Легостаев снова приостановился, ему не хватало воздуха.
— Понимаешь, Максимушка, такое состояние, точно я сам был всегда, как сейчас вот, — равнодушный, усталый, жалкий, и Ирины будто бы вовсе и не было, и ни единого дня мы не прожили вместе, и этот портрет я списал с какой-то случайно повстречавшейся женщины. Как же тут в ужас не прийти, не отчаяться, как жить, делая вид, что ничего особенного, собственно говоря, не произошло!
— Вот уж не думал, — с трудом разжал губы Максим. — Не думал, что и вы…
Он не договорил, закашлялся и протянул худую, костлявую руку к стакану. Водка в нем колыхнулась, Максим с неприязнью посмотрел в нее, но, преодолев отвращение, залпом выпил.

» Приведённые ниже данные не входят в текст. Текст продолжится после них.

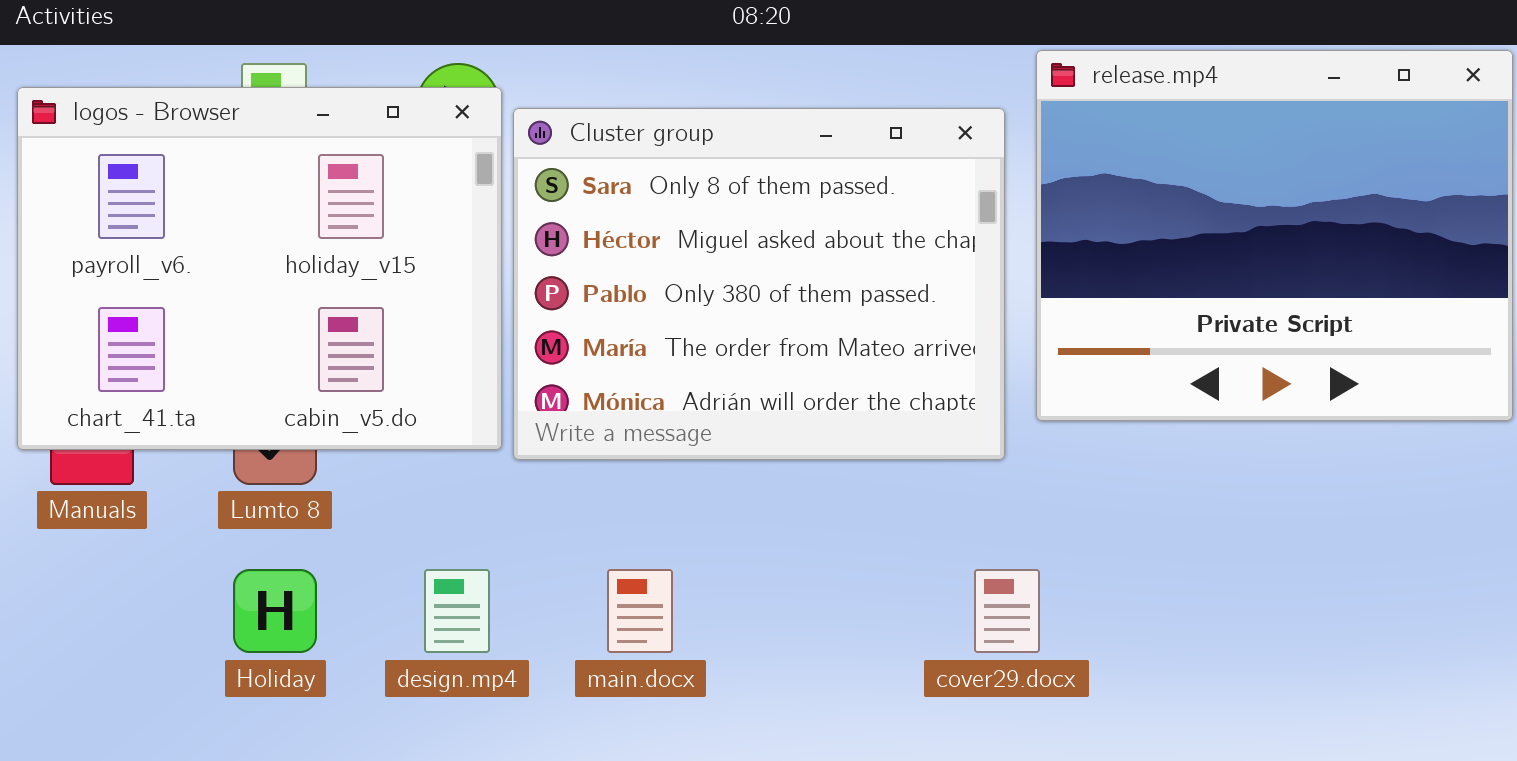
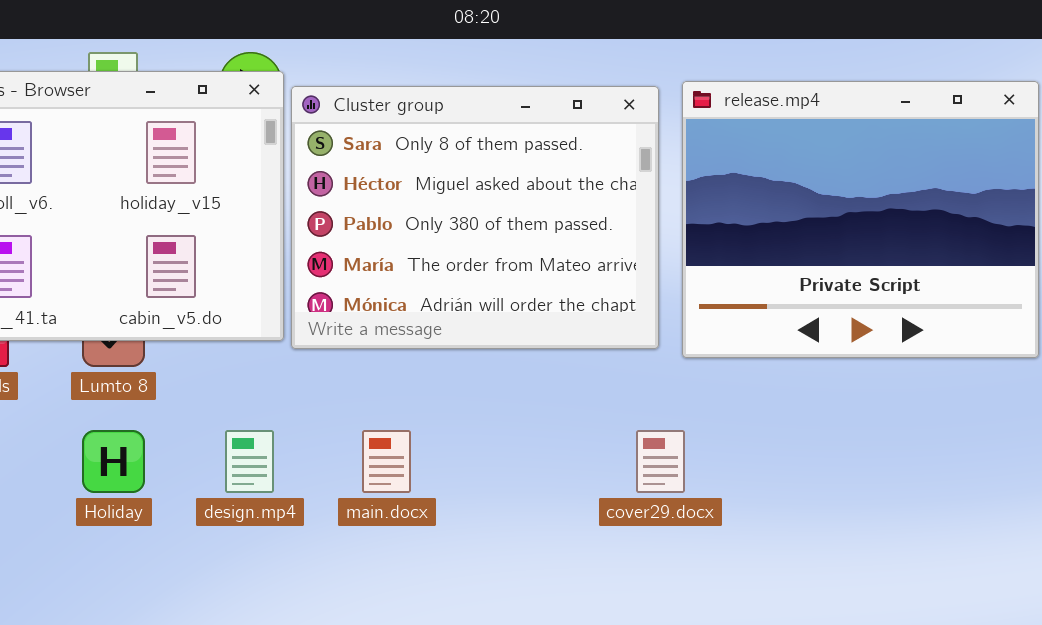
release.mp4: [1036,50,1513,421] -> [682,81,1039,358], moved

— А знаете, — неожиданно твердо, упрямо произнес Максим, словно боялся, что Легостаев не поверит в убедительность его слов. — Знаете, и моя беда, и ваша, — что все это по сравнению с той, что на страну обрушилась? — Он помолчал, нахмурив резко очерченные морщины на лбу, вспоминая что-то важное и необходимое именно сейчас. — Деревушка одна подмосковная мне во веки веков запомнится. Название неласковое такое, горькое. Вылетело из головы. Так эта самая деревушка пять раз из рук в руки переходила. Немцы ее захватят, а мы отобьем. А потом уж, как в последний раз отбили, старичок откуда-то из погребка вынырнул, тулупчик рваный, сам кожа да кости, ветерком свалит, а глаза ликующие, молодые. Бежит к нам навстречу и кричит: «Немец нашенской деревней подавился!» Да, вспомнил, вспомнил: деревня Мачехино. Представьте себе, именно Мачехино, и немец действительно этой деревней подавился, дальше ни на шаг не продвинулся. А сколько полегло наших за эту деревеньку! Вот вам и Мачехино! Интересно, дело было зимой, а мне потом, после боя, скошенный луг на берегу реки снился. Посадил я на копну какую-то вовсе не знакомую мне девушку, хохотала она, ох как хохотала… А я все пытался Ярославу признать в ней, да так и не признал…
Снова зазвонил телефон. Легостаев схватил трубку. Звонил Бочаров.
— Сегодня слушай радио, — радостным голосом сказал он. — Не выключай. Будет передано важное сообщение Совинформбюро.